[Istruzioni]:
1. Secondo il testo su Keycloak, con quale licenza viene rilasciato il progetto?
2. Riporta il passo del testo su Keycloak da "Ogni applicazione aziendale" fino a "licenza Apache 2.0." compreso.

[Estratto del documento]:
Ogni applicazione aziendale ha bisogno di autenticazione e autorizzazione, ma implementare questi meccanismi da zero in ogni progetto è costoso, fragile e pericoloso dal punto di vista della sicurezza. Credenziali replicate su decine di sistemi, politiche di password incoerenti, nessuna visione centralizzata di chi accede a cosa: è lo scenario quotidiano in molte organizzazioni. Keycloak, server di Identity and Access Management (IAM) open source sponsorizzato da Red Hat, affronta il problema offrendo un’infrastruttura di identità centralizzata che le applicazioni possono integrare senza dover gestire direttamente utenti e credenziali.

Il progetto nasce internamente a Red Hat come risposta alla necessità di un server IAM moderno, configurabile e pronto per ambienti enterprise, rilasciato sotto licenza Apache 2.0.

Single Sign-On e protocolli standard

La funzionalità centrale di Keycloak è il Single Sign-On (SSO): un utente si autentica una sola volta e ottiene accesso a tutte le applicazioni configurate nel realm, senza ripetere il login. Il meccanismo funziona anche in senso inverso — il Single Sign-Out disconnette l’utente da tutte le applicazioni contemporaneamente.

(Dati raccolti)
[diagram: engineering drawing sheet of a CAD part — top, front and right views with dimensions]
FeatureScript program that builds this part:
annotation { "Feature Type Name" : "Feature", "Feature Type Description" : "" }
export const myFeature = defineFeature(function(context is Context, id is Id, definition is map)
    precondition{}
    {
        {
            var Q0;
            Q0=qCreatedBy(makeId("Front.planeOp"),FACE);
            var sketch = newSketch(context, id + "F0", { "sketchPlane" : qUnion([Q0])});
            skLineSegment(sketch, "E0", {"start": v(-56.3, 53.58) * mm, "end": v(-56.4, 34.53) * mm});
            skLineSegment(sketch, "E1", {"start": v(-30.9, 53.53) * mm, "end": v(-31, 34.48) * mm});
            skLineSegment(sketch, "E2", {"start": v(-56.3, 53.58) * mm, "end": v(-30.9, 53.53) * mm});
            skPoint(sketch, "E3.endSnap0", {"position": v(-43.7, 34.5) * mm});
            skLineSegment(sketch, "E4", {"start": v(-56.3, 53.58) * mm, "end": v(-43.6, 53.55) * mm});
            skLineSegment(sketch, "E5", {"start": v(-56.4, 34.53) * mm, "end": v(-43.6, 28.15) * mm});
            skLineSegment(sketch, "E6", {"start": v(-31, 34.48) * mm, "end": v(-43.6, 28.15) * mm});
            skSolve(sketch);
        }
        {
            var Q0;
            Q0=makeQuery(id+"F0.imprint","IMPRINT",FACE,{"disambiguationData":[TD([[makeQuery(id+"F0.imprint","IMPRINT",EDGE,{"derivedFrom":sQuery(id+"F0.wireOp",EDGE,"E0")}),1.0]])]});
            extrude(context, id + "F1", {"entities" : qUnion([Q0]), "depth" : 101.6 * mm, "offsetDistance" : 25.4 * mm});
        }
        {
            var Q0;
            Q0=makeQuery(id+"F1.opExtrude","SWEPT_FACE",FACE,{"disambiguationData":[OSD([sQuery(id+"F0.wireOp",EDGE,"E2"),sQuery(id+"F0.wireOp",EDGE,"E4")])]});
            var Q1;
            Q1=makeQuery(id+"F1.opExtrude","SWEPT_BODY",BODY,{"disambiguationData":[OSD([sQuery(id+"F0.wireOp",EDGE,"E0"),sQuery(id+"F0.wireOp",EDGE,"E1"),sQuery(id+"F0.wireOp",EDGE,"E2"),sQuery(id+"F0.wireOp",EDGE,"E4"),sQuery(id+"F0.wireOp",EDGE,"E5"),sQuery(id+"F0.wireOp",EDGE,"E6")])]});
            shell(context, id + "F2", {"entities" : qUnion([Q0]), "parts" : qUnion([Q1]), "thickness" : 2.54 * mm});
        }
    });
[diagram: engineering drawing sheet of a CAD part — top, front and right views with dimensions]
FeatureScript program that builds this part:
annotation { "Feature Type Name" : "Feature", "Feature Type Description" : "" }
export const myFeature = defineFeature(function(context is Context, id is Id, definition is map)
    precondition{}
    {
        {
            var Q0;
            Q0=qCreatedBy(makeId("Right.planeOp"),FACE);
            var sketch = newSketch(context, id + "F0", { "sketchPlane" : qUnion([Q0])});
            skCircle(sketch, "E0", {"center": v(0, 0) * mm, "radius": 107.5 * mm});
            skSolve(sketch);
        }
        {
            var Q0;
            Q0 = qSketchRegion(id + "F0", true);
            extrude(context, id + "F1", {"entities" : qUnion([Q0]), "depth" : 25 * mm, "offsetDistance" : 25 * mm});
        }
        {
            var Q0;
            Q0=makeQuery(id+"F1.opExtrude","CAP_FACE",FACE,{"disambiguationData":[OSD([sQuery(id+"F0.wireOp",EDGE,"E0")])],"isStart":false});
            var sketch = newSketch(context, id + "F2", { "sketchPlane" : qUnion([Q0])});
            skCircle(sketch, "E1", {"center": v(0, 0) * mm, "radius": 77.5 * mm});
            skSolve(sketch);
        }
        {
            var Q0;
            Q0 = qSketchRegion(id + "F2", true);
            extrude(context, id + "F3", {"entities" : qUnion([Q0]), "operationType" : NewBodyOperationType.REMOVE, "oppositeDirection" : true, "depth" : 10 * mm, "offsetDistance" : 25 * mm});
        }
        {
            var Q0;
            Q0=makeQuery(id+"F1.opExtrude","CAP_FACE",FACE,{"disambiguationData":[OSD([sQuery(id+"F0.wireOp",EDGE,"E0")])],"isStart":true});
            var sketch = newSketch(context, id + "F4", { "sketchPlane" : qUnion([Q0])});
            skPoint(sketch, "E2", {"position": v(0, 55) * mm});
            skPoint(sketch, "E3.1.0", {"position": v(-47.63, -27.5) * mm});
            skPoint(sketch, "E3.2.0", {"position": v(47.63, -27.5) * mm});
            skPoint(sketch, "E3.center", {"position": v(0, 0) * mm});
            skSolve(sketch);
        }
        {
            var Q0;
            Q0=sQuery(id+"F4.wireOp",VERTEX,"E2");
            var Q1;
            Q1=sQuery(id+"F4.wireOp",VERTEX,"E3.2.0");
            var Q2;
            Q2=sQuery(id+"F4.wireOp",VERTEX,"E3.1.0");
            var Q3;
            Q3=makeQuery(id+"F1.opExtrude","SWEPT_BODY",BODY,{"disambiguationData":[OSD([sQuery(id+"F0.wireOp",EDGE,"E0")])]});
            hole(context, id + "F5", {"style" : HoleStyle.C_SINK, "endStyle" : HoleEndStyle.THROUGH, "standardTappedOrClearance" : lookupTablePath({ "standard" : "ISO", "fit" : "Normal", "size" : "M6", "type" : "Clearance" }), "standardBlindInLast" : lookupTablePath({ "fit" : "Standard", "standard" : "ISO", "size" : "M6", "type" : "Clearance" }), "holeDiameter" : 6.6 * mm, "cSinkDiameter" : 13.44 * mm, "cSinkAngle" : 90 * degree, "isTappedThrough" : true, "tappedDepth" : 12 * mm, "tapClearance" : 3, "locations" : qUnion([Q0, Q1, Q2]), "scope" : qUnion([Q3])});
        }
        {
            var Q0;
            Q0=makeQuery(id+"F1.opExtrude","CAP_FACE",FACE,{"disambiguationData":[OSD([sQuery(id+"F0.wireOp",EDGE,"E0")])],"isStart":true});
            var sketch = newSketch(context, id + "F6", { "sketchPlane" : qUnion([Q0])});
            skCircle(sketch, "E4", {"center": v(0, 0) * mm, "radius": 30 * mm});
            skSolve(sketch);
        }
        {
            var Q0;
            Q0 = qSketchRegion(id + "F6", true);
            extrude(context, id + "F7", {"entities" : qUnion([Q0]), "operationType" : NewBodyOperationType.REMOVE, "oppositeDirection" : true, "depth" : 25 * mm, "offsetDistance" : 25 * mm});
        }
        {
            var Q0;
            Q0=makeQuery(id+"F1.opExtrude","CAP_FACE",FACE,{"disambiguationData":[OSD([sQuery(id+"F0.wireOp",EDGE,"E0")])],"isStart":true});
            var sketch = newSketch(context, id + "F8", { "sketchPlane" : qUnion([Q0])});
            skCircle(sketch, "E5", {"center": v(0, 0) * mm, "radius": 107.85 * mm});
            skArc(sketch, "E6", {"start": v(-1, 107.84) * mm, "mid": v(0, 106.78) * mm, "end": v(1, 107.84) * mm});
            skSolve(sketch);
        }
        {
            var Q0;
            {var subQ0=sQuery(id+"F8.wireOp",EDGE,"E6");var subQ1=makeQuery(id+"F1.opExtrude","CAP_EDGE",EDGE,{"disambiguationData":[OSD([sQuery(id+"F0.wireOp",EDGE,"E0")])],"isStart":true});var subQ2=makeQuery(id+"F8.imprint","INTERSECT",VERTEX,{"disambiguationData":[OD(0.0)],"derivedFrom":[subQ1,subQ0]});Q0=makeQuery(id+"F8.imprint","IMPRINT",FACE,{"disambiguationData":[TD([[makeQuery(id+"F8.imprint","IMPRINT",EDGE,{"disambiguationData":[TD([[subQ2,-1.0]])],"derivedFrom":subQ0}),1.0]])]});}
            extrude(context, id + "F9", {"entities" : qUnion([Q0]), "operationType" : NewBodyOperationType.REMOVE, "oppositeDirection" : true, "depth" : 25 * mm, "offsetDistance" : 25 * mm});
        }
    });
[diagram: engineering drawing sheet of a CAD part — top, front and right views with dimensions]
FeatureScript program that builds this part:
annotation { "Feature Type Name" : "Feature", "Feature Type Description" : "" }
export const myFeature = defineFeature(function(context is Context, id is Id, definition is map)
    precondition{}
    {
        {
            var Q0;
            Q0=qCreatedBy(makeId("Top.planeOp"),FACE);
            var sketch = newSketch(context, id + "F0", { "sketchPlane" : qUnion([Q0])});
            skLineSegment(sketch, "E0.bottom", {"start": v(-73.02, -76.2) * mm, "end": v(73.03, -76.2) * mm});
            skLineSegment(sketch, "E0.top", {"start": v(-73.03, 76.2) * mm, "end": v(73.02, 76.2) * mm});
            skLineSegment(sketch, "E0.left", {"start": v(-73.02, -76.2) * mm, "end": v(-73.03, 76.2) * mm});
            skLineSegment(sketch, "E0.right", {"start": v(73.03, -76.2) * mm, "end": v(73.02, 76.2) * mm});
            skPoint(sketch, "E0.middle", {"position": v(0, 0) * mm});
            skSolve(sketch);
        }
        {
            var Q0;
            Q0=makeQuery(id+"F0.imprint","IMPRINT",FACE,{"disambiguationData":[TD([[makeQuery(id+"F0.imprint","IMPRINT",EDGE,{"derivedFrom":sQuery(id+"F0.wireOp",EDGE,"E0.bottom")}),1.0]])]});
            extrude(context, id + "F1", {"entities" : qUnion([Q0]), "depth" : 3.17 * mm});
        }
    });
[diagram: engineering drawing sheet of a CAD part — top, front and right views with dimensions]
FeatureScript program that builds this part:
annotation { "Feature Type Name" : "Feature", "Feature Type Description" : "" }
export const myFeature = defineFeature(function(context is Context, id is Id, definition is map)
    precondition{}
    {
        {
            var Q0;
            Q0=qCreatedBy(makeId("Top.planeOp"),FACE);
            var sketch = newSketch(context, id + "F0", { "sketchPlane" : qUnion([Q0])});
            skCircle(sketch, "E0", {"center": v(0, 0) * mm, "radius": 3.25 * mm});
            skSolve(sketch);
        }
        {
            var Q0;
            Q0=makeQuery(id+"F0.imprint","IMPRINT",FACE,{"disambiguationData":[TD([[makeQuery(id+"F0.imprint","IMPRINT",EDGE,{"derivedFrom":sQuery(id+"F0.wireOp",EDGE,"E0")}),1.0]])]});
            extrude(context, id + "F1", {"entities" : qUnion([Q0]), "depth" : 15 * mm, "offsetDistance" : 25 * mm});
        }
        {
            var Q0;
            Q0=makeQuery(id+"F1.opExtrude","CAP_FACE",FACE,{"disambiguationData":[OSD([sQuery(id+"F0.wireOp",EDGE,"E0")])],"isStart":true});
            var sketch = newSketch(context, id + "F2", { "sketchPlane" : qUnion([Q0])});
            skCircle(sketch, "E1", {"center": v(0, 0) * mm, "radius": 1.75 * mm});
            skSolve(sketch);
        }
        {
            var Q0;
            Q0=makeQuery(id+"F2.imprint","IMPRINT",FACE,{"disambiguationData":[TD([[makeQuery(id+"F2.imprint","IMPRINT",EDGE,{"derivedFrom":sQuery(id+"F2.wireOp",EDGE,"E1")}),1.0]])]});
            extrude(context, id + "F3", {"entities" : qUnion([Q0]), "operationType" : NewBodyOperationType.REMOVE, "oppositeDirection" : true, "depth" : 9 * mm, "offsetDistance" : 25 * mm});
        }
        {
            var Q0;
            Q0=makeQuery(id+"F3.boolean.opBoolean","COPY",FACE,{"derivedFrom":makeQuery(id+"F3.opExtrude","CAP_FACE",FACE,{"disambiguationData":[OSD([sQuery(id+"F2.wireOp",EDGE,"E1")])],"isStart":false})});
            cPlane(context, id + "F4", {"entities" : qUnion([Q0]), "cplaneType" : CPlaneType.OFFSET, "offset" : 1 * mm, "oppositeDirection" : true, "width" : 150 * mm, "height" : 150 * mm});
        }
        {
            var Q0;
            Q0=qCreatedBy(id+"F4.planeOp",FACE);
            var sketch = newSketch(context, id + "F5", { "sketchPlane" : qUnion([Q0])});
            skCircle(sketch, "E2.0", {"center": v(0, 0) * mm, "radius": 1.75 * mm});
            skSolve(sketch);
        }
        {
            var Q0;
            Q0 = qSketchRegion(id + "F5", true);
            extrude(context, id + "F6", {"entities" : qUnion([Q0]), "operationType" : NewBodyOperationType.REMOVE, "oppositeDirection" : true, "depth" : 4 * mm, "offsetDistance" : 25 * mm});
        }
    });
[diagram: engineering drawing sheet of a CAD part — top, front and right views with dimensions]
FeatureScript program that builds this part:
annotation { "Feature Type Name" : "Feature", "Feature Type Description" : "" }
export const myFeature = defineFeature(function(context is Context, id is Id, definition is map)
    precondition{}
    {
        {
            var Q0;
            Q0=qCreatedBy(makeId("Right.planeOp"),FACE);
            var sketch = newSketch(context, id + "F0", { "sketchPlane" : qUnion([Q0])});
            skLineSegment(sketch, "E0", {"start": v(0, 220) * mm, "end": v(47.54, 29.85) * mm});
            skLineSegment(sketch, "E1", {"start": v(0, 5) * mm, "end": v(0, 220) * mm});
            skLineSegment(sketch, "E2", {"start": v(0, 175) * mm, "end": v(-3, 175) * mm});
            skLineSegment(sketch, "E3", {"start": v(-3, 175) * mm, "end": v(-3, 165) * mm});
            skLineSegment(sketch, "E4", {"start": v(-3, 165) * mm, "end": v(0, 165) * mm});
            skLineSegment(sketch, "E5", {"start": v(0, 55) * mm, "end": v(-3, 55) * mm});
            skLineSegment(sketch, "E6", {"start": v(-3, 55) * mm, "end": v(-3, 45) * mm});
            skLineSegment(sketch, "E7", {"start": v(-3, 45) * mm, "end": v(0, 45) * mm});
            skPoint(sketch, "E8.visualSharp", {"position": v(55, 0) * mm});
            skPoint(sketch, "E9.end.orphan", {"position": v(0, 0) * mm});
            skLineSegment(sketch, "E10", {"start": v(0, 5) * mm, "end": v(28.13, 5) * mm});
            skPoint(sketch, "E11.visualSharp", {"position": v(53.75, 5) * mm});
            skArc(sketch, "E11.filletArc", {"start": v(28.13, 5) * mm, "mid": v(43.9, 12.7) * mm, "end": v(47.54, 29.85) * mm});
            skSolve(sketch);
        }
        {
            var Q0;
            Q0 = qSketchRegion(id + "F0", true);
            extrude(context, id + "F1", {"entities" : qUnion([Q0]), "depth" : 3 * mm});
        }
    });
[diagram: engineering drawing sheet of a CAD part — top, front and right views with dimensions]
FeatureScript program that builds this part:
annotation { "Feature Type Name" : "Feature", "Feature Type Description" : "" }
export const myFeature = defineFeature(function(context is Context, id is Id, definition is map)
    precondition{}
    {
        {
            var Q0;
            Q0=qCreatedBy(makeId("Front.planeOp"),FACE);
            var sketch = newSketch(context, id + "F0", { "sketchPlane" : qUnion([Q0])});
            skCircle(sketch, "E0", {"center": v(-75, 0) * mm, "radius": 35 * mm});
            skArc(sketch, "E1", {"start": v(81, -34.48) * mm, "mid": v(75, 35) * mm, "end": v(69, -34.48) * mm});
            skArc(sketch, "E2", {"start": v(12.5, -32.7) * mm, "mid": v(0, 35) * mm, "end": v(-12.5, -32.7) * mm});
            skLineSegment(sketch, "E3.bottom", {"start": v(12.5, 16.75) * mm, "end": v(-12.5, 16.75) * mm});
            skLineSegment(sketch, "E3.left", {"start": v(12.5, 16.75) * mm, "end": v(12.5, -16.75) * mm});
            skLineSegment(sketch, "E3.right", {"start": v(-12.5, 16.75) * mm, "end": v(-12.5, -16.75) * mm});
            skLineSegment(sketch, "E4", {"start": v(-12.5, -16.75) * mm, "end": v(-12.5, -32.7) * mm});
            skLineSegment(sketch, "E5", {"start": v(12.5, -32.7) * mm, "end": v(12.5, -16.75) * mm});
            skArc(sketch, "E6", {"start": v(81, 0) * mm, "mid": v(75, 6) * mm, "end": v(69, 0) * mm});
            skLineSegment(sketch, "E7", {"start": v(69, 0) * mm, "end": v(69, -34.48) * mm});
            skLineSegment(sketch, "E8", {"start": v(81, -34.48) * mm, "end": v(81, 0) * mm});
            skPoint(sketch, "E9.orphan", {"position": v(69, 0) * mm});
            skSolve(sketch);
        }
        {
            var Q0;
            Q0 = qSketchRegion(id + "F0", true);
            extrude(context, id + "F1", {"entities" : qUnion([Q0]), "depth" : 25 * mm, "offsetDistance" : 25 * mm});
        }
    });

[Risposte per compito]:
1. Con licenza Apache 2.0.

2.
Ogni applicazione aziendale ha bisogno di autenticazione e autorizzazione, ma implementare questi meccanismi da zero in ogni progetto è costoso, fragile e pericoloso dal punto di vista della sicurezza. Credenziali replicate su decine di sistemi, politiche di password incoerenti, nessuna visione centralizzata di chi accede a cosa: è lo scenario quotidiano in molte organizzazioni. Keycloak, server di Identity and Access Management (IAM) open source sponsorizzato da Red Hat, affronta il problema offrendo un’infrastruttura di identità centralizzata che le applicazioni possono integrare senza dover gestire direttamente utenti e credenziali.

Il progetto nasce internamente a Red Hat come risposta alla necessità di un server IAM moderno, configurabile e pronto per ambienti enterprise, rilasciato sotto licenza Apache 2.0.